> **Assignment**
Write the entries out again exactly; any picture among them gets left out.

↓

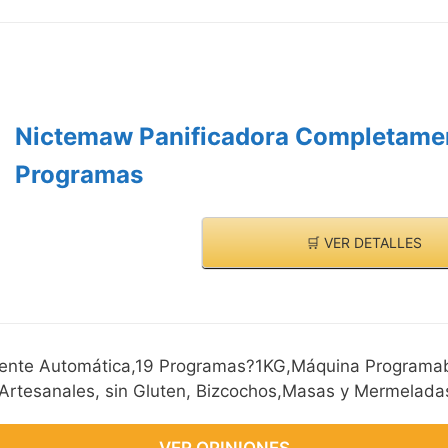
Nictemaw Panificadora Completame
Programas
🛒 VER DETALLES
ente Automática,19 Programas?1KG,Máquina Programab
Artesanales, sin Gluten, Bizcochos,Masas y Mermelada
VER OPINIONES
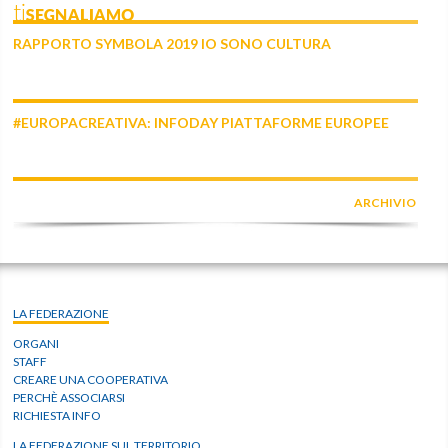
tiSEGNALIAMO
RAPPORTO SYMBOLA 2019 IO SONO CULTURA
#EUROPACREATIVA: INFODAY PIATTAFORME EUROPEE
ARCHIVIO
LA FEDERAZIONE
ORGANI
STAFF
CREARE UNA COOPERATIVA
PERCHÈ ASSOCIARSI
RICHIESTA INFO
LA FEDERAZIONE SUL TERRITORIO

↑

> **Exercise result**
Nictemaw Panificadora Completame
Programas
🛒 VER DETALLES
ente Automática,19 Programas?1KG,Máquina Programab
Artesanales, sin Gluten, Bizcochos,Masas y Mermelada
VER OPINIONES
tiSEGNALIAMO
RAPPORTO SYMBOLA 2019 IO SONO CULTURA
#EUROPACREATIVA: INFODAY PIATTAFORME EUROPEE
ARCHIVIO
LA FEDERAZIONE
ORGANI
STAFF
CREARE UNA COOPERATIVA
PERCHÈ ASSOCIARSI
RICHIESTA INFO
LA FEDERAZIONE SUL TERRITORIO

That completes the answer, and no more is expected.